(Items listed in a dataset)

____

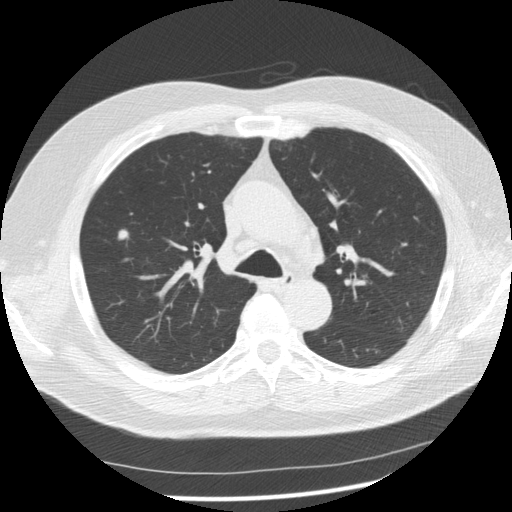
Low-dose screening chest CT, axial slice; second screening round (one year after baseline); lung window (W 1500 / L -600 HU); 2.5 mm slice thickness. Male participant, aged 61 years at enrolment. Current smoker at enrolment.
Lesion marked by an expert reader, box from (x=102, y=222) to (x=137, y=252) px. Screening reader's record for this exam (one nodule recorded; not confirmed to be the boxed lesion): non-calcified nodule or mass ≥4 mm, right upper lobe, 7 × 7 mm, smooth margins, soft tissue attenuation, pre-existing on the prior screen: yes; interval growth: no. Official screen result: positive, no significant change: stable abnormalities potentially related to lung cancer, unchanged since the prior screening exam. Later outcome: lung cancer diagnosed 389 days after this screen (after the third annual screen) — adenocarcinoma, NOS, right upper lobe, stage IIIA (AJCC 6th edition), 13 mm at pathology.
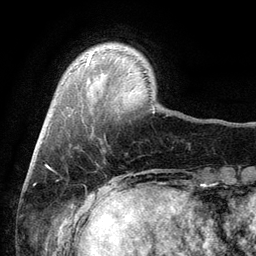
Breast MRI (dynamic contrast-enhanced), one axial slice. Position 19 of 134 along the scan axis. Cropped to one breast. Dynamic contrast-enhanced series, time point 2 of 6 at this slice position (early post-contrast). 3 T. TE 2.8 ms, TR 7.5 ms. 1.2 mm slice thickness. 256 × 256 image matrix, field of view 175 × 175 mm. Female patient.
Annotated regions visible in this slice (semi-automatically segmented with operator editing):
- enhancing-tissue mask used for the functional tumour volume (all voxels passing the contrast-enhancement thresholds inside the analysis volume; usually the tumour): box from (x=86, y=56) to (x=91, y=65) px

____

▶ [WHAT YOU WILL DO]: Restate the data word for word while omitting each picture.

▶ [WRITTEN RESPONSE]:
Low-dose screening chest CT, axial slice; second screening round (one year after baseline); lung window (W 1500 / L -600 HU); 2.5 mm slice thickness. Male participant, aged 61 years at enrolment. Current smoker at enrolment.
Lesion marked by an expert reader, box from (x=102, y=222) to (x=137, y=252) px. Screening reader's record for this exam (one nodule recorded; not confirmed to be the boxed lesion): non-calcified nodule or mass ≥4 mm, right upper lobe, 7 × 7 mm, smooth margins, soft tissue attenuation, pre-existing on the prior screen: yes; interval growth: no. Official screen result: positive, no significant change: stable abnormalities potentially related to lung cancer, unchanged since the prior screening exam. Later outcome: lung cancer diagnosed 389 days after this screen (after the third annual screen) — adenocarcinoma, NOS, right upper lobe, stage IIIA (AJCC 6th edition), 13 mm at pathology.
Breast MRI (dynamic contrast-enhanced), one axial slice. Position 19 of 134 along the scan axis. Cropped to one breast. Dynamic contrast-enhanced series, time point 2 of 6 at this slice position (early post-contrast). 3 T. TE 2.8 ms, TR 7.5 ms. 1.2 mm slice thickness. 256 × 256 image matrix, field of view 175 × 175 mm. Female patient.
Annotated regions visible in this slice (semi-automatically segmented with operator editing):
- enhancing-tissue mask used for the functional tumour volume (all voxels passing the contrast-enhancement thresholds inside the analysis volume; usually the tumour): box from (x=86, y=56) to (x=91, y=65) px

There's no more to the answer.